I continue to contend that this airport has never had anything to do with improving the economy of our country. It has always been about improving the chances that the ULP will win one election after another. By this measure, it has been a tremendous success and the Prime Minister is to be congratulated for his clever partisan vision.
But by any economic measure it will turn out to be a tremendous failure. This is because our agricultural and fishing prospects have been in decline for generations and an international airport will do nothing to reverse this decline because (1) we can never compete in price and quality with other producers, especially those in Asia and Latin America, (2) we do not have the capacity or resources to produce the steady and reliable volume that overseas markets demand largely due to the disappearance of the plantocracy, the near total lack lack of agricultural mechanization, and our tiny reserve of flat arable land, (3) our short-term handling and storage facilities are totally inadequate, and (4) decades of over-fishing has so depleted our marine population that we can hardly meet our own needs.
As for tourism, there is not enough actual or potential hotel, guest house, and other tourist capacity on the mainland to support a large volume of holiday traffic, on the one hand, and precious little for tourists to see or do once they get here compared to other Caribbean and nearby Central American destinations, on the other. There is still scope for tourist expansion in the Grenadines but most international vistors will continue to arrive from Barbados as they now do because the number and variety of flights will always exceed those of Argyle.
What this means is that the Argyle International Airport is a white elephant cleverly dressed up as a Trojan Horse whose debts will drag us into further economic decline for decades to come.
Only very high priced agricultural comodities can shipped by air. Low priced items cannot, because it make the comoddity overpriced for the recipient markets.
These statements are designed to fool the farmers who are abandoning the ULP in their flocks. They are now very much aware that every last one of them have been shafted by the ULP.
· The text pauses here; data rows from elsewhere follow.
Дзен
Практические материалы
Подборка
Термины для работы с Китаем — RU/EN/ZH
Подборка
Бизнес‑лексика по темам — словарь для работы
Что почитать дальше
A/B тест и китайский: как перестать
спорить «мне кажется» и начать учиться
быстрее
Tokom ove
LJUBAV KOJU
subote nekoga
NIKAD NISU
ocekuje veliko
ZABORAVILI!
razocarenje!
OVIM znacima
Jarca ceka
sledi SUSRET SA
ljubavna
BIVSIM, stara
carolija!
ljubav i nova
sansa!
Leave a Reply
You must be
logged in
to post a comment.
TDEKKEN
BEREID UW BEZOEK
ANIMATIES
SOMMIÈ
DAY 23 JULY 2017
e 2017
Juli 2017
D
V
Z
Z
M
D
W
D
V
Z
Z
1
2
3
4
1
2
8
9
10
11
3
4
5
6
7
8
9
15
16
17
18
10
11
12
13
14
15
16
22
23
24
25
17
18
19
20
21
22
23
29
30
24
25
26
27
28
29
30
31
What the government should do is pay the 60 farmers whose land was taken to build the airport on, and now in 2014 they still haven’t been paid for their land.
Stop trying to fool the people and pay for the farmers land, now.
Nothing whatsoever is being done in Agriculture, Tourism or Fisheries to prepare the stakeholders to benefit from the airport at Argyle, yet the ministers are saying that these sectors will benefit tremendously. These guys are all out just to fool the masses. What is happening Sabato and Ces so that benefits can be gained? You guys have to be crazy.
URLAN, its not the mass’s that they are fooling, the Diaspora is their target, they know if they fool them, then the families will follow them and vote in the way they are instructed.
I wrote this on another post today “The ULP leadership work on the premise that you can take the idiots out of SVG, but you cannot take ULP out of the idiots”.
ben-DAVID, there is a great white elephant tied up in this.